The ObamaCare exchanges are set to open 0n 01 October. In the final week before that happens, I’ll post several collections of links on the subject.
Da TechGuy explains how the House Republicans can keep the government moving during a shutdown and not fund ObamaCare. (I will note that there are rules for a government shutdown, which involve only marginally more pain than the sequester.)
The “price” of some insurance plans is dropping, but that is only because the actual insurance plans are less comprehensive than they were before. More on that subject from Avik Roy of Forbes.
Bill Clinton explains that ObamaCare depends on fleecing the young, whoops, I mean, getting the Young Invincibles to buy insurance. His comment about “maybe a hundred bucks a month or so” is completely disingenuous: I’m a 32-year-old woman with no preexisting conditions, a non-smoker, and of a very healthy weight, and I pay $353 per month.
I’m not alone in that; Fox News details the story of a family whose insurance premiums are skyrocketing under ObamaCare. His family used to pay $333 per month, but is now paying $965 per month. Who really needs an extra seven thousand dollars every year? That’s only the cost of a decent used car.
Amanda Marcotte writes that ObamaCare does not involve Uncle Sam policing anyone’s sex life. (A quick debunking: the Politi”fact” rating is based on conflating a lot of semi-relevant questions, e.g. about electronic health records being part of the ARRA, not the PPACA. Nowhere does it address the fact that electronic health records will be a massive violation of privacy.)

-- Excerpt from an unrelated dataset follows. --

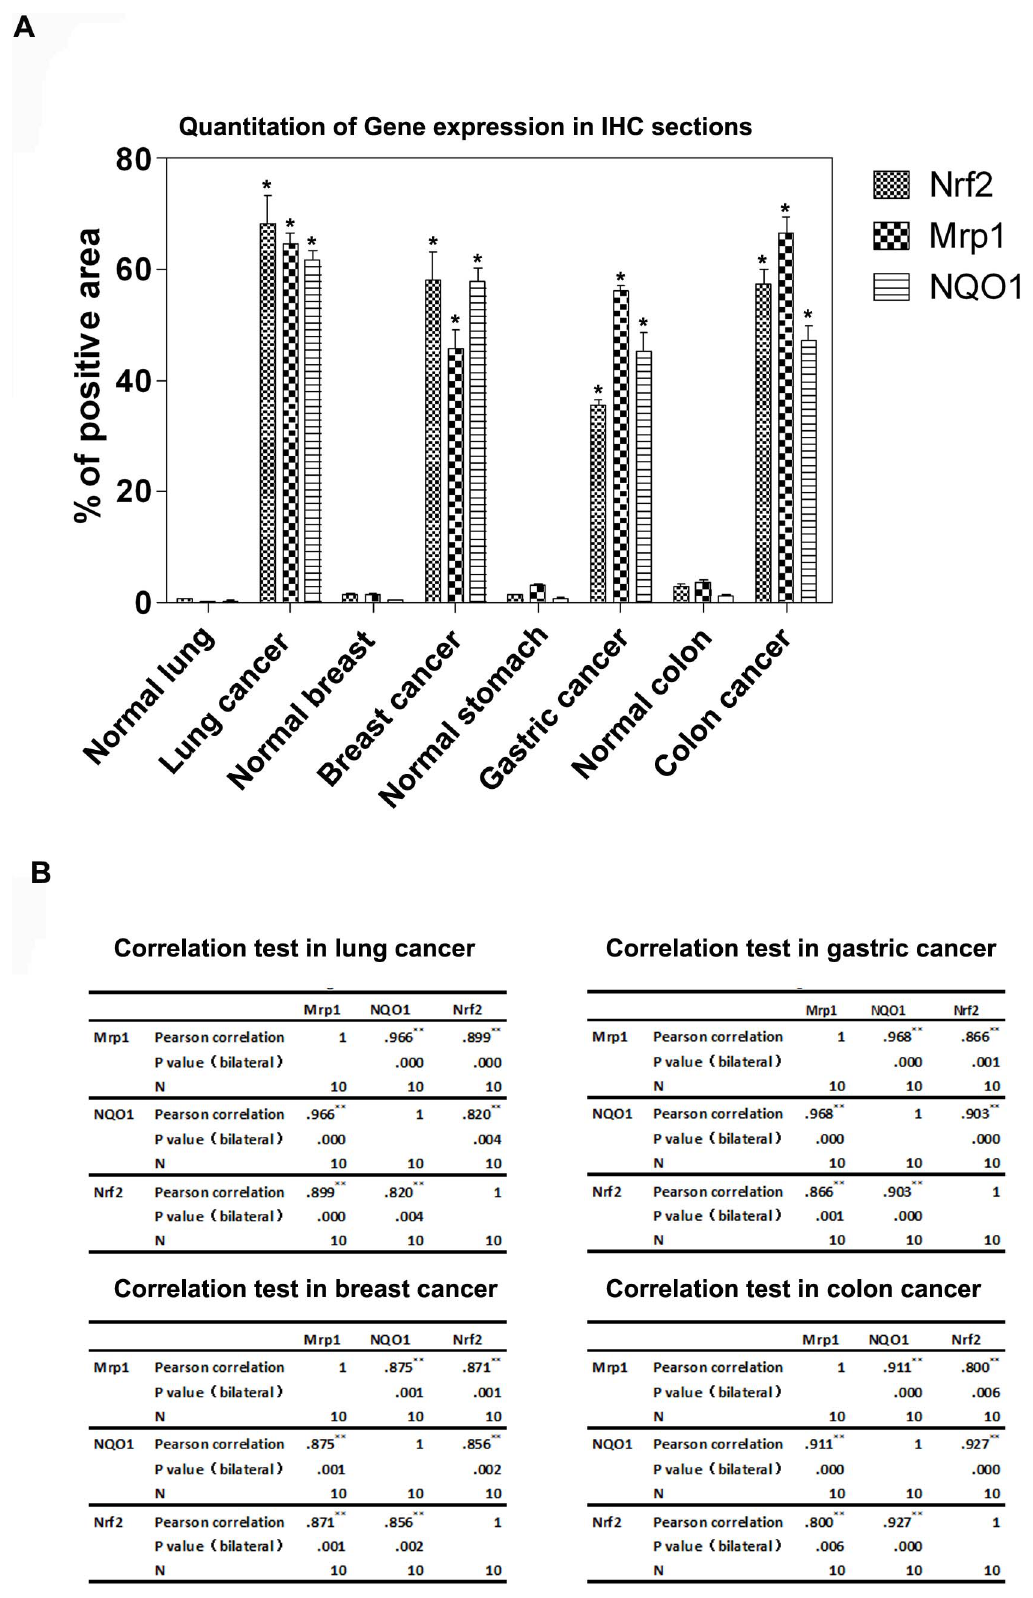
Figure 7. Statistical analysis of IHC data using i-Solution software. Five random visual fields were selected in each section and then were taken pictures of by camera. The pictures were analyzed by i-Solution software, and the positive area and the whole area of each picture were calculated. The protein level of Nrf2, Mrp1 and NQO1 was expressed as ratio of positive area to whole area. (A) The different expressing levels of Nrf2,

Prof. William Jacobson compares ObamaCare to Medicaid: the “right” to medical treatment, without any doctors who are willing to provide it. (As I keep saying, there is no such thing as a positive right in a free society: such ‘rights’ require someone else to provide the good or service, and eventually, no free person will do so under the pricing and regulatory structure of the government.)